The U.S. government commits $17.5 billion in funding to accelerate nuclear energy development and SMR deployment.
The Department of Energy has unveiled up to $17.5 billion in conditional loan commitments to help utilities purchase long-lead components for new nuclear reactors using Westinghouse's AP1000 technology. The program is explicitly tied to data-center electricity demand, marking perhaps the clearest federal signal yet that advanced nuclear is viewed as a critical solution to powering the AI infrastructure build-out.
While the specific utilities participating in the program have not been named, the structure of the loans—targeting components for Westinghouse AP1000 reactors—points to a narrow set of likely beneficiaries.
**Cameco** is probably the most direct play on the Westinghouse reactor fleet. The Canadian uranium producer co-owns Westinghouse with Brookfield Renewable Partners, giving it exposure to both fuel supply and the reactor technology the loan program is designed to support. Each new AP1000 built through these loans could drive long-term demand for Cameco's uranium business and its Westinghouse stake. Cameco's position is unique among likely beneficiaries because it operates on both sides of the transaction—supplying uranium and fuel services while owning a stake in the company designing and procuring equipment for new reactors. The main risk is that the loan program is conditional and nuclear build timelines are measured in years, not quarters. Near-term earnings are unlikely to be affected, though the long-term demand picture could improve materially if a significant portion of the $17.5 billion is deployed.
**Constellation Energy**, the largest nuclear fleet operator in the United States, has been the most visible utility in the data-center power narrative. Its existing nuclear plants are already being monetized through power purchase agreements with hyperscalers, including a high-profile deal to supply Microsoft's data-center operations. The DOE loan program could eventually extend this thesis to new builds, potentially locking in years of contracted revenue at premium prices. However, execution remains a major risk. New nuclear builds in the United States have a poor track record; the only AP1000s completed in the past decade, at Vogtle in Georgia, ran years late and billions over budget. Constellation's willingness to accept that risk will depend on the structure of federal support and customers' willingness to sign long-term contracts at prices that justify the build.
**Vistra**, the Texas-based power producer, rounds out the list. The company has built one of the largest clean-generation fleets in the country, including a meaningful nuclear footprint acquired through its merger with Energy Harbor. Vistra's stock has been among the best performers in the power sector over the past two years, driven by the same data-center thesis underlying the DOE program. The company offers a combination of contracted nuclear capacity, a fast-growing retail business, and a balance sheet capable of taking on new power generation if the economics work. Though Vistra has been more cautious than Constellation about committing to new nuclear builds, the DOE loan program could shift that calculus by reducing upfront capital risk.
It is important to note that the $17.5 billion is a conditional loan commitment, not a disbursement.
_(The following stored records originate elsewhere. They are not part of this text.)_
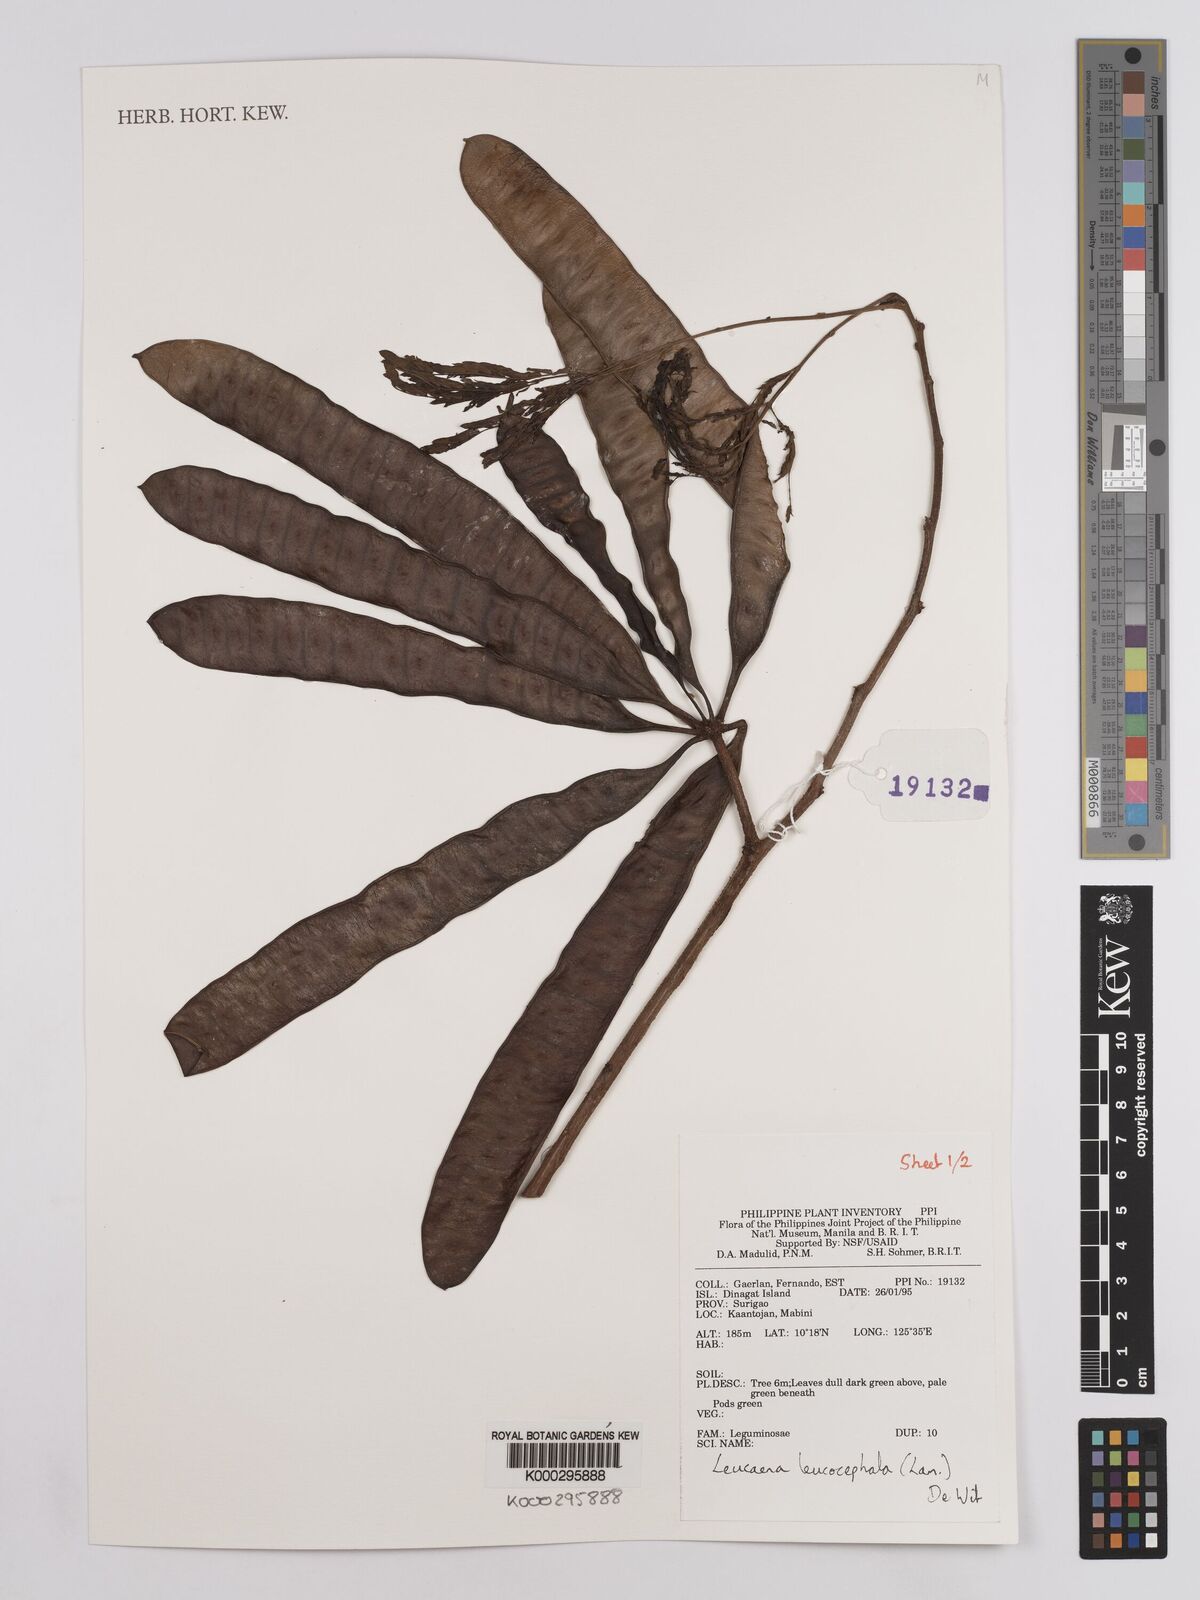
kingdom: Plantae
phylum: Tracheophyta
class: Magnoliopsida
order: Fabales
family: Fabaceae
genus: Leucaena
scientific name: Leucaena leucocephala
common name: White leadtree
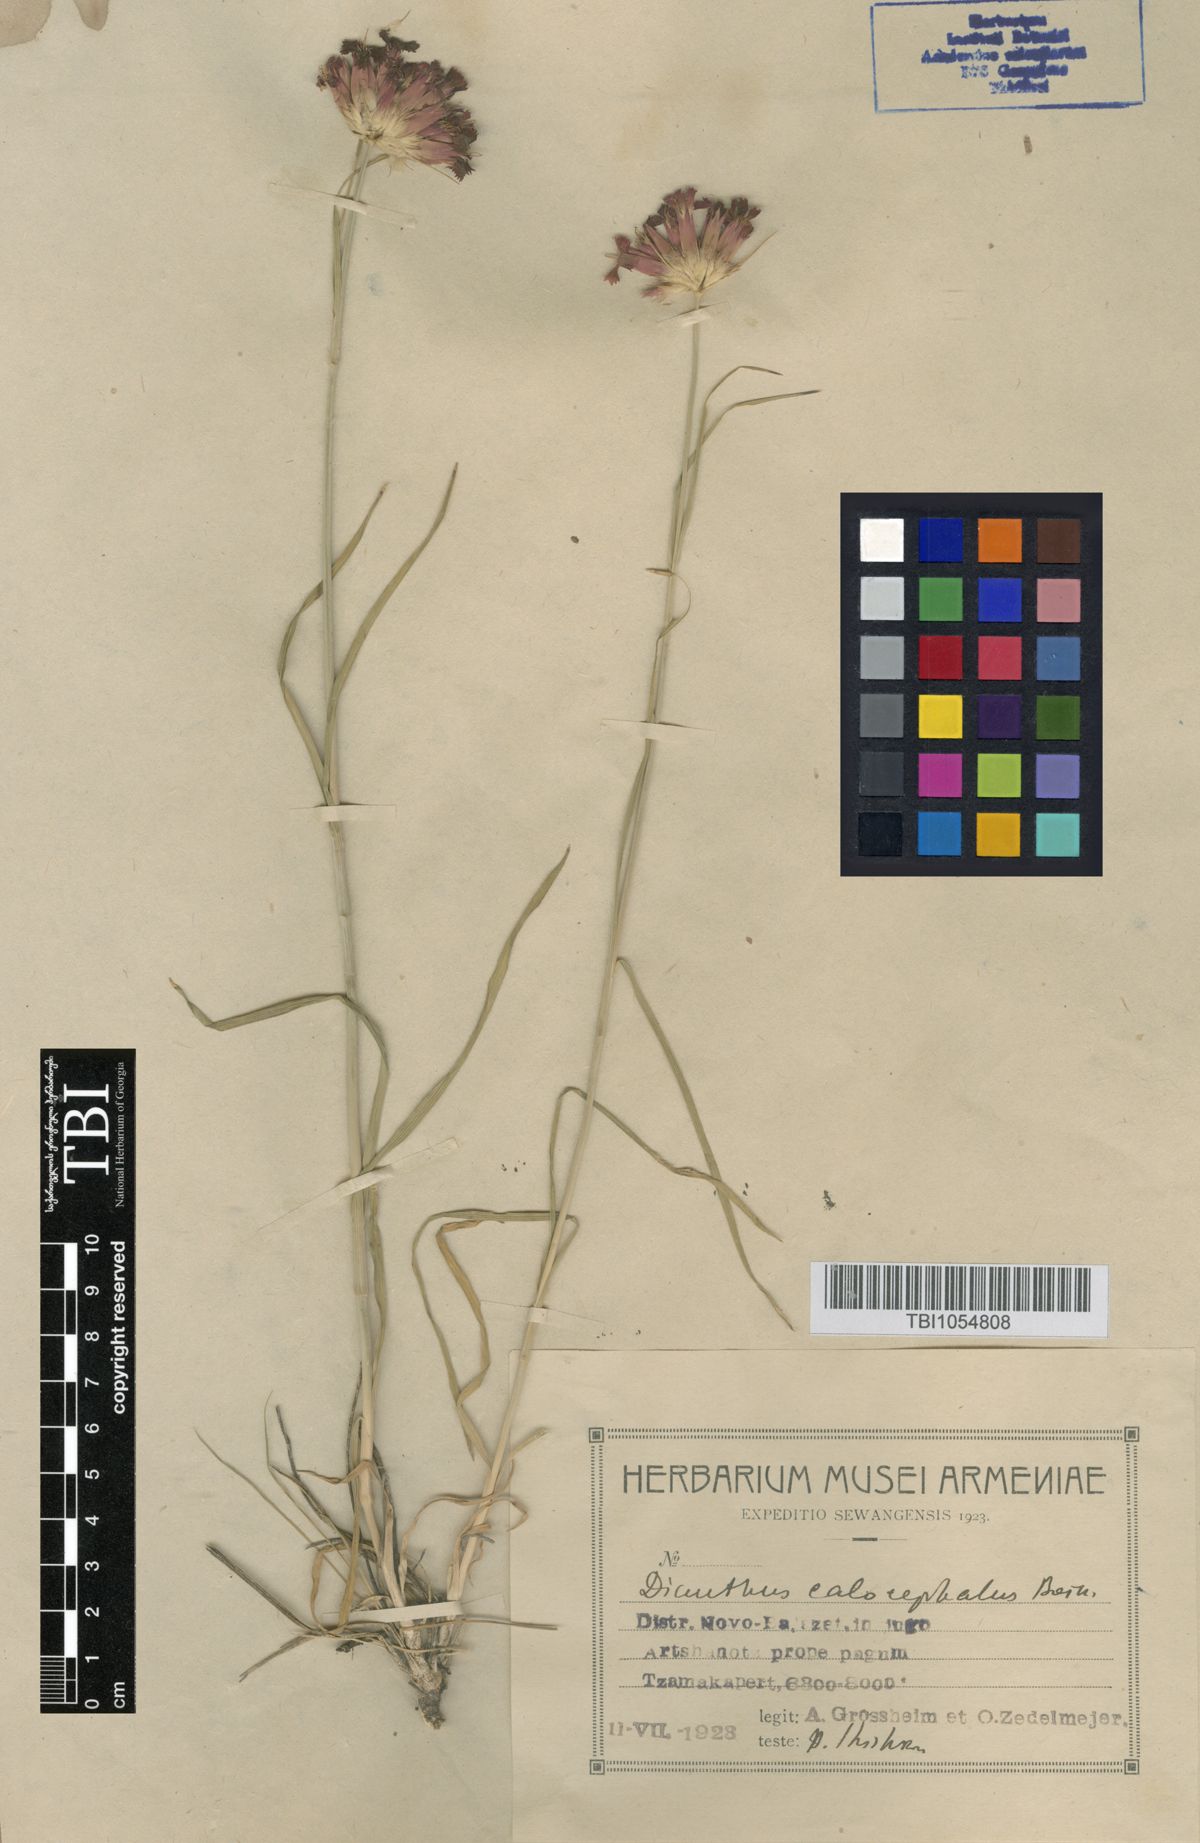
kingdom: Plantae
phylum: Tracheophyta
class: Magnoliopsida
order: Caryophyllales
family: Caryophyllaceae
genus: Dianthus
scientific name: Dianthus cruentus
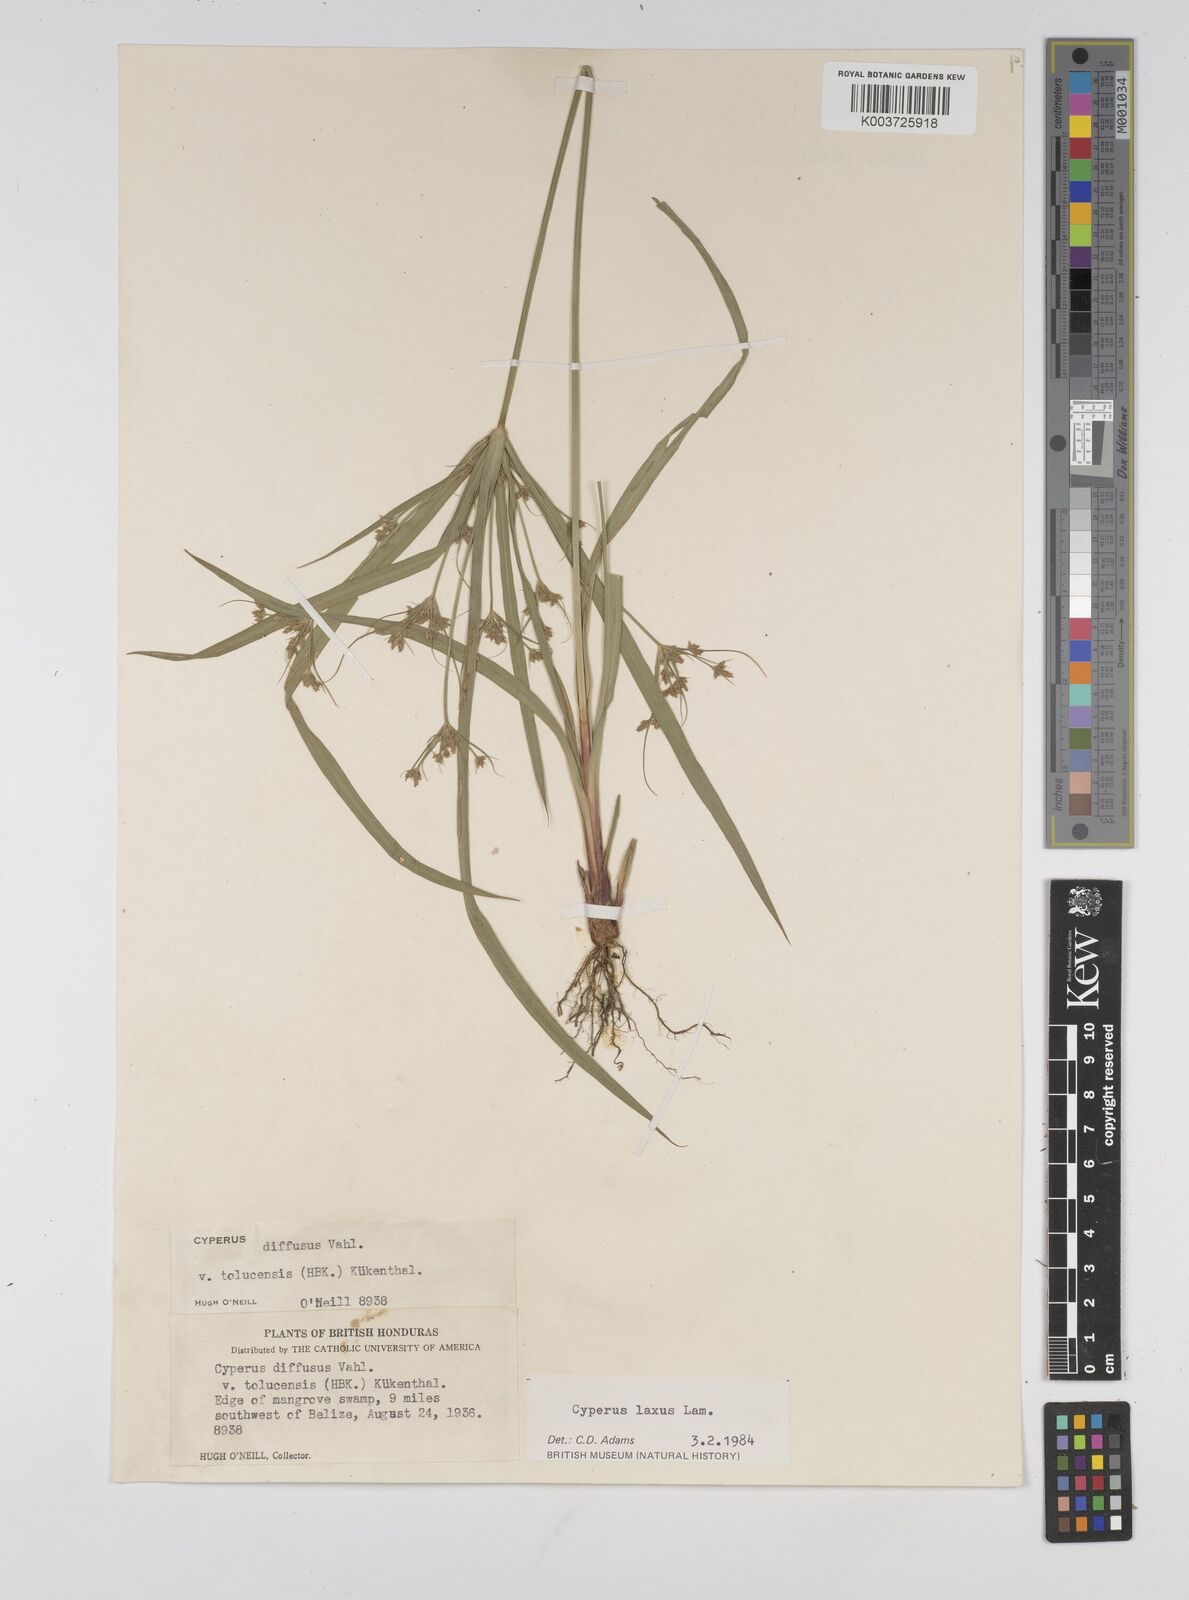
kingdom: Plantae
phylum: Tracheophyta
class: Liliopsida
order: Poales
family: Cyperaceae
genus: Cyperus
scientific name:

Utilities must apply, qualify, and commit to building before any funds are deployed. The structure is designed to derisk long-lead component purchases, which have historically been a bottleneck for new nuclear development in the United States. For the three companies above, the program represents a potential long-term tailwind rather than a near-term catalyst. More direct catalysts—signed offtake agreements with data-center customers, construction start dates, and final loan closings—remain ahead.